Q Brothers Christmas Carol Remixes Dickens With Hip Hop

St. Louis Shakespeare Festival’s production is a fun, lively show with all the holiday trimmings

Nov 28, 2023 at 6:02 am
click to enlarge Garrett Young, Victor Musoni, Mo Shipley, Maya Vinice Prentiss and Mel Bady in Q Brothers Christmas Carol.
Joe Mazza, Brave Lux
Garrett Young, Victor Musoni, Mo Shipley, Maya Vinice Prentiss and Mel Bady in Q Brothers Christmas Carol.

St. Louis Shakespeare Festival brings all the fun and festivity of the holiday season to the National Blues Museum with a music-infused show suitable for all ages. The Q Brothers Christmas Carol pulls the characters, story and language from A Christmas Carol to create an incredibly entertaining and refreshed version, infused with the history of hip hop and the spirit of the Charles Dickens classic.

A single street sign, indicating our location as the intersection between Hip Hop and Dickens, and a cutout silhouette of the city are the sole set pieces in a room festooned with festive holiday lights and decorations. DJ Stank sets the mood for a holiday party with a pre-show mix that leans heavily into popular holiday songs. The DJ accompanies the show, providing in-the-moment reactions that mirror the audience’s while staying mostly in the DJ booth at the side of the stage.

Three performers slowly spill in, like kids coming together to play outside on a snow day; their banter is lively, and their spirits and energy are high and infectious. Suddenly, grouchy old Ebenezer Scrooge bursts in to break up their party. A man in love with money and greed, he berates his employee Bob Cratchit and spurns and dismisses charity workers before heading home (with his bag of cash held tightly at his side) on Christmas Eve. Considering the night almost as useless as the following day, he prepares himself for bed, but the ghost of his former partner Jacob Marley interrupts his sleep. As in the original, Marley warns Scrooge that he’s on a path toward despair and informs his friend that three ghosts will visit him throughout the night to try to save Scrooge from his miserable fate.

The story is familiar, and the use of reggae and hip hop music as an interpretative device works fantastically well. The clever script also incorporates multiple pop-culture and movie references that add humor. You don’t need to be knowledgeable in Christmas trivia or hip-hop culture to enjoy the show; getting a reference is just a bonus gift in the quick-moving one act show. Victor Musoni, Maya Vinice Prentiss and Mo Shipley are a talented, flexible and fabulous ensemble, portraying multiple roles and effortlessly using reggae and hip-hop styles from multiple generations. The stylistic choices and musical icons are crisply and definitively referenced, and see if you can catch Tiny Tim’s nod to our very own Nelly. Mel Bady is infectious and easily rouses the crowd as DJ Stank, and Garrett Young is near perfection as the comic curmudgeon who finally finds his heart and his groove. The choreography has an organic feel that’s grounded in hip hop, with a little jam band, hip shaking thrown in for good measure. The result is a feel-good show with all the holiday trimmings.

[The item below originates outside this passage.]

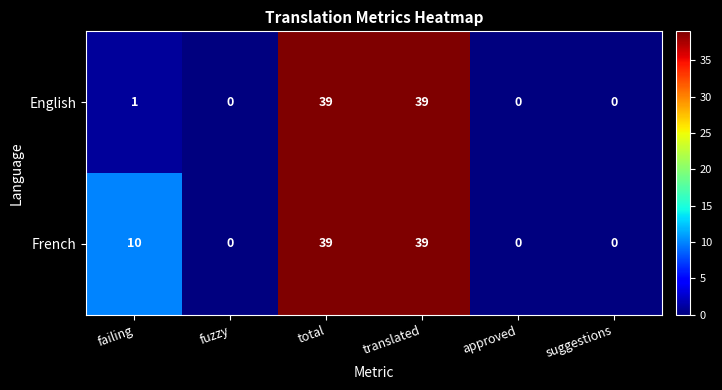

Between failing and total, which series saw the biggest shift?

English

Some stories are built on near universal truths that are so essentially immutable they resonate hundreds, even thousands, of years beyond their initial telling. Though their customs may be unfamiliar, the characters and their motivations are instantly recognizable and easy to place in more contemporary settings. Charles Dickens’ A Christmas Carol is one of those tales and a perennial favorite during the holiday season. The Q Brothers Christmas Carol gives the story an updated setting and soundtrack to deliver a fun holiday show for the whole family that may have you dancing in the aisles by the final bow.

Written by the Q Brothers Collective, based on Charles Dickens “A Christmas Carol.” Directed by Q Brothers Collective. Presented by St. Louis Shakespeare Festival at the National Blues Museum (615 Washington Avenue, 314-925-0016, nationalbluesmuseum.org) through Saturday, December 23. Showtimes vary, and tickets are $20 to $55.